• **Testo da leggere**:
§

Dionisio infatti, dopo avere posto la sua
immagine nello specchio, la seguì, e così
fu infranto nel Tutto. Ma Apollo lo raduna
e lo riporta alla vita, poiché è dio purificatore
e veramente salvatore di Dioniso, e per questo
viene celebrato come Dionysodótes.
Olympiodoro, in Plat., Phaed. 67c.
Da Apollo giunse il suonatore di lira, padre
dei canti, Orfeo molto lodato.
Pindaro, Pyth., IV 176-177.
Tra mito e storia, archetipo e leggenda, la figura
di Orfeo ci appare come sintesi di una spiritualità
in evidente contiguità con quella pitagorica che
unisce in sé poesia, scrittura, musica e Sapienza.
A. Tonelli, Eleusis e Orfismo.
Sono arsa di sete. Iniziarsi all’Orfismo è il titolo di questo Corallino, di questo piccolo, condensatissimo saggio su un tema tanto vasto e dibattuto quanto fondamentale e fondante la spiritualità della nostra civiltà.
Un saggio prezioso che, alla relativa brevità, associa un rigore e una lucidità altrettanto condensati e potenti: un autentico gioiello costruito ad arte e secondo i crismi della chiarezza, in cui, dalla miniera d’oro custodita sotto il nome di Orfeo, l’autrice ricava e lavora la sua gemma di conoscenza che incastonerà poi nel suo svolgimento ad anello, secondo diverse prospettive e illuminanti approfondimenti.

§

• **Istruzioni da seguire**: Ripeti alla lettera il passo del testo sull'Orfismo compreso tra "Tra mito e storia, archetipo" e "Eleusis e Orfismo.", estremi inclusi. I record riportati qui sotto provengono da una fonte diversa dal testo sull'Orfismo.

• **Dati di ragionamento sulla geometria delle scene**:
§

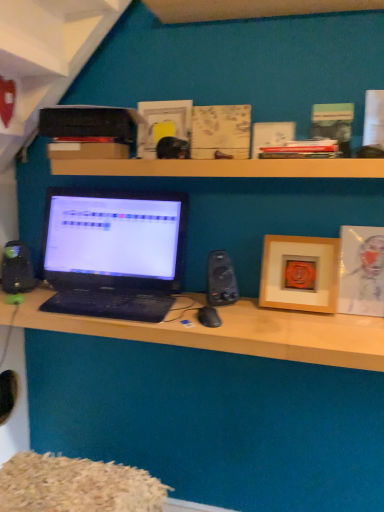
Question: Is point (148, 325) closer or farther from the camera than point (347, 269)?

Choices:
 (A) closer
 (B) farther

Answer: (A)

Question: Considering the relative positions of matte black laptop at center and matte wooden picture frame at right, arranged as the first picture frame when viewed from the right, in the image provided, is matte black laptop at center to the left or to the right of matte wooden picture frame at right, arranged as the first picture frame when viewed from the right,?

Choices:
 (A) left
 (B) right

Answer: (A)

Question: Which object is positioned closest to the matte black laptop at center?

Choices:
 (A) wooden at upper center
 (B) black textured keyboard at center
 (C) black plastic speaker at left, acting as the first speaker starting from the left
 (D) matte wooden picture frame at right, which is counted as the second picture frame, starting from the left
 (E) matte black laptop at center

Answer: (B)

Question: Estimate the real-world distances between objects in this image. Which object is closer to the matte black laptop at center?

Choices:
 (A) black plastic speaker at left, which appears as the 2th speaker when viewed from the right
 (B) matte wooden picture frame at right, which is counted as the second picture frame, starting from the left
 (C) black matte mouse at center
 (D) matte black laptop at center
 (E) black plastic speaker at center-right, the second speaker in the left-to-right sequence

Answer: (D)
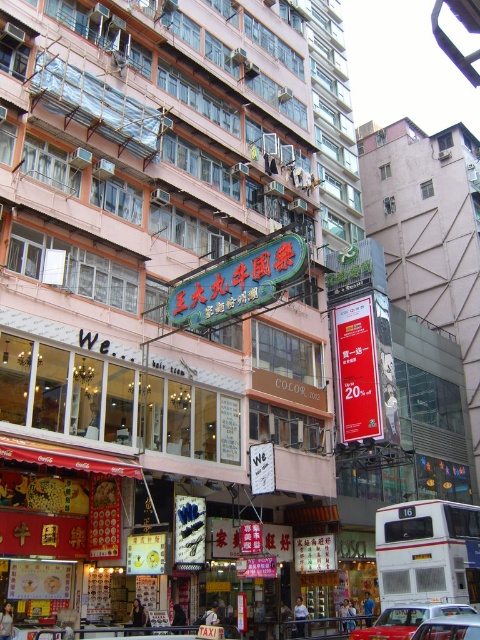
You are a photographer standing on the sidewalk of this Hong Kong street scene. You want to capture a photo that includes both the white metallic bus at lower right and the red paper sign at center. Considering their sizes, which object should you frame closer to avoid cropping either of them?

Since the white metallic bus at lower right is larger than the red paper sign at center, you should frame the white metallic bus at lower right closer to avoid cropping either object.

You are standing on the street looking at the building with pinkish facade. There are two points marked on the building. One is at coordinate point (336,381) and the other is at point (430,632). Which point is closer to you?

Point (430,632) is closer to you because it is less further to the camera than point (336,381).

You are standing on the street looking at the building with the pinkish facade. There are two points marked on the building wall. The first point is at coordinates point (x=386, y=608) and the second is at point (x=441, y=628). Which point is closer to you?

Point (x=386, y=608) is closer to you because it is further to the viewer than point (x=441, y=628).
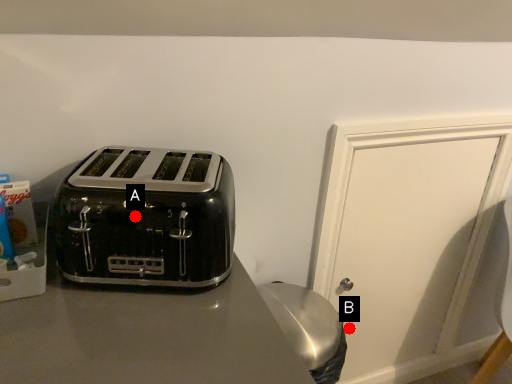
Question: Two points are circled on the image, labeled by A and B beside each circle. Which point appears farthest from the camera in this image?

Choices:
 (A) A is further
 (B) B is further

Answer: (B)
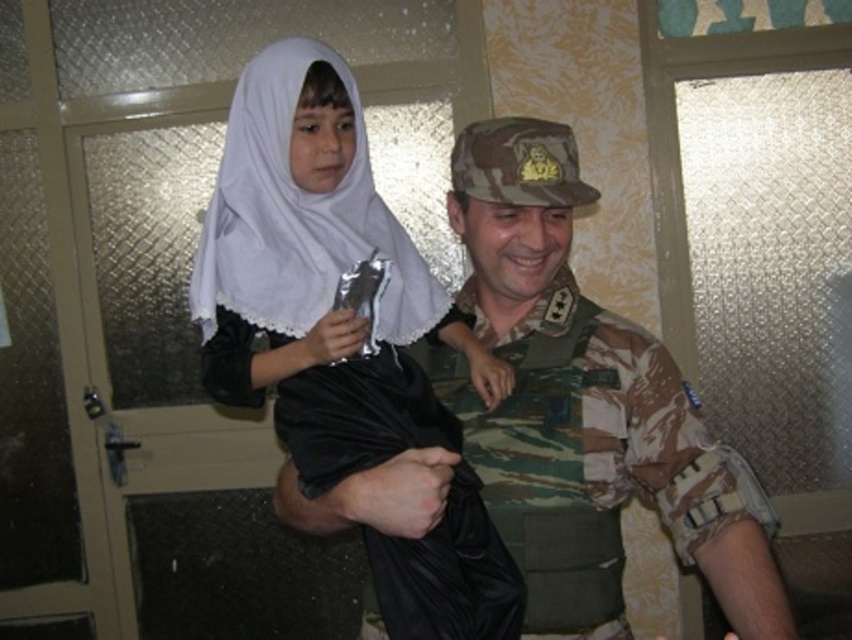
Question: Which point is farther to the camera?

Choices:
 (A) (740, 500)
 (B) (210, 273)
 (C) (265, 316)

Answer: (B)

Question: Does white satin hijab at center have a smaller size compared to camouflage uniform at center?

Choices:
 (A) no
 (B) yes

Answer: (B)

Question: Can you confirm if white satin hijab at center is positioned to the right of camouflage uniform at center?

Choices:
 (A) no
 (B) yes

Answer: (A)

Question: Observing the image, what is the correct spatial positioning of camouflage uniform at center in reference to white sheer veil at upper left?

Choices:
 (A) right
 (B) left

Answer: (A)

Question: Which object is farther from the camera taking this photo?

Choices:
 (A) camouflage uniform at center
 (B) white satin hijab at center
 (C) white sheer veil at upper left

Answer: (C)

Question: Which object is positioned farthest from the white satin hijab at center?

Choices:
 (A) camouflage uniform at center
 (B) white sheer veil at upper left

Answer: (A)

§

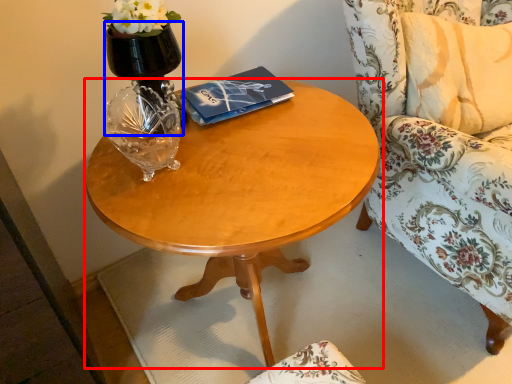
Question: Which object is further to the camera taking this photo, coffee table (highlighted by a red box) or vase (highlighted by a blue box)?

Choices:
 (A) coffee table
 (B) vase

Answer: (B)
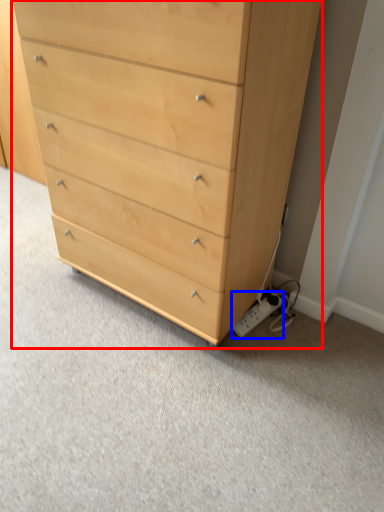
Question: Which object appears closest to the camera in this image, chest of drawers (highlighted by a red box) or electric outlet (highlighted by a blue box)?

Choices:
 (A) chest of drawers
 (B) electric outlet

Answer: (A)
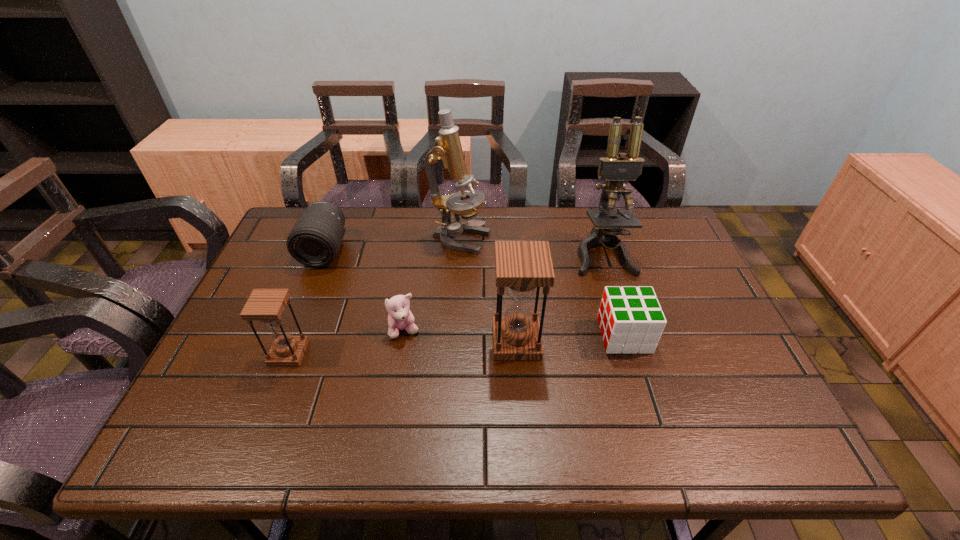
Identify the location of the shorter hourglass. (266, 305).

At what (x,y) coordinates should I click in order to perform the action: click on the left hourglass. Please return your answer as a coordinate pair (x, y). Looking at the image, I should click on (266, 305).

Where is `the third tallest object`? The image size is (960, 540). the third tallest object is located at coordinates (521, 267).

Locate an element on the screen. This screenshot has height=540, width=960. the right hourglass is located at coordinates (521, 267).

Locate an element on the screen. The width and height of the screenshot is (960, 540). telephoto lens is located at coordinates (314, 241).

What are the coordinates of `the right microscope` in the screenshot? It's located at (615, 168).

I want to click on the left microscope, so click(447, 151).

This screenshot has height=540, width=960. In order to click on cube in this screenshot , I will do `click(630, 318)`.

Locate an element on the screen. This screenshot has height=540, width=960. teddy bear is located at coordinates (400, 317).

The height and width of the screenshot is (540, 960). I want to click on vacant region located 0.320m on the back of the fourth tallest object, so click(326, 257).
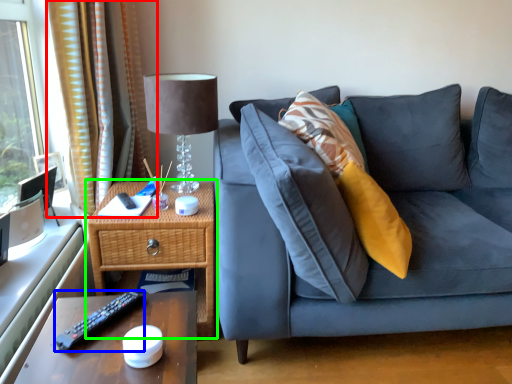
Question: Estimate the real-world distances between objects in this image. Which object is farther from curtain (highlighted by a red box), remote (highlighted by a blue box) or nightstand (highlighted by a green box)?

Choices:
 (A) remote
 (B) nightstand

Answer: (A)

§

• **Sezione risposta**:
Tra mito e storia, archetipo e leggenda, la figura
di Orfeo ci appare come sintesi di una spiritualità
in evidente contiguità con quella pitagorica che
unisce in sé poesia, scrittura, musica e Sapienza.
A. Tonelli, Eleusis e Orfismo.